Activity: In your copy, include every record exactly and no pictures.
Provided data Block Start
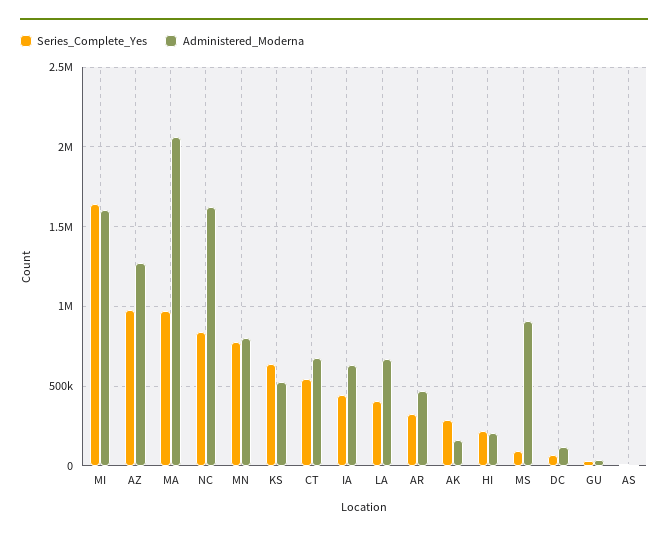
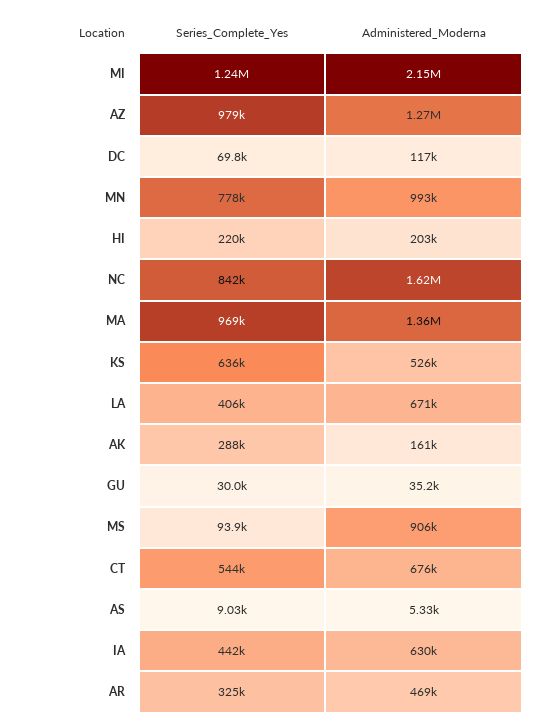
  {
    "Series_Complete_Yes": {
-     "MI": 1650000,
+     "MI": 1240000,
      "AZ": 979000,
      "MA": 969000,
      "NC": 842000,
      "MN": 778000,
      "KS": 636000,
      "CT": 544000,
      "IA": 442000,
      "LA": 406000,
      "AR": 325000,
      "AK": 288000,
      "HI": 220000,
      "MS": 93900,
      "DC": 69800,
      "GU": 30000,
      "AS": 9030
    },
    "Administered_Moderna": {
-     "MI": 1600000,
+     "MI": 2150000,
      "AZ": 1270000,
-     "MA": 2050000,
+     "MA": 1360000,
      "NC": 1620000,
-     "MN": 800000,
+     "MN": 993000,
      "KS": 526000,
      "CT": 676000,
      "IA": 630000,
      "LA": 671000,
      "AR": 469000,
      "AK": 161000,
      "HI": 203000,
      "MS": 906000,
      "DC": 117000,
      "GU": 35200,
      "AS": 5330
    }
  }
Provided data Block End
Result of this task:
  {
    "Series_Complete_Yes": {
-     "MI": 1650000,
+     "MI": 1240000,
      "AZ": 979000,
      "MA": 969000,
      "NC": 842000,
      "MN": 778000,
      "KS": 636000,
      "CT": 544000,
      "IA": 442000,
      "LA": 406000,
      "AR": 325000,
      "AK": 288000,
      "HI": 220000,
      "MS": 93900,
      "DC": 69800,
      "GU": 30000,
      "AS": 9030
    },
    "Administered_Moderna": {
-     "MI": 1600000,
+     "MI": 2150000,
      "AZ": 1270000,
-     "MA": 2050000,
+     "MA": 1360000,
      "NC": 1620000,
-     "MN": 800000,
+     "MN": 993000,
      "KS": 526000,
      "CT": 676000,
      "IA": 630000,
      "LA": 671000,
      "AR": 469000,
      "AK": 161000,
      "HI": 203000,
      "MS": 906000,
      "DC": 117000,
      "GU": 35200,
      "AS": 5330
    }
  }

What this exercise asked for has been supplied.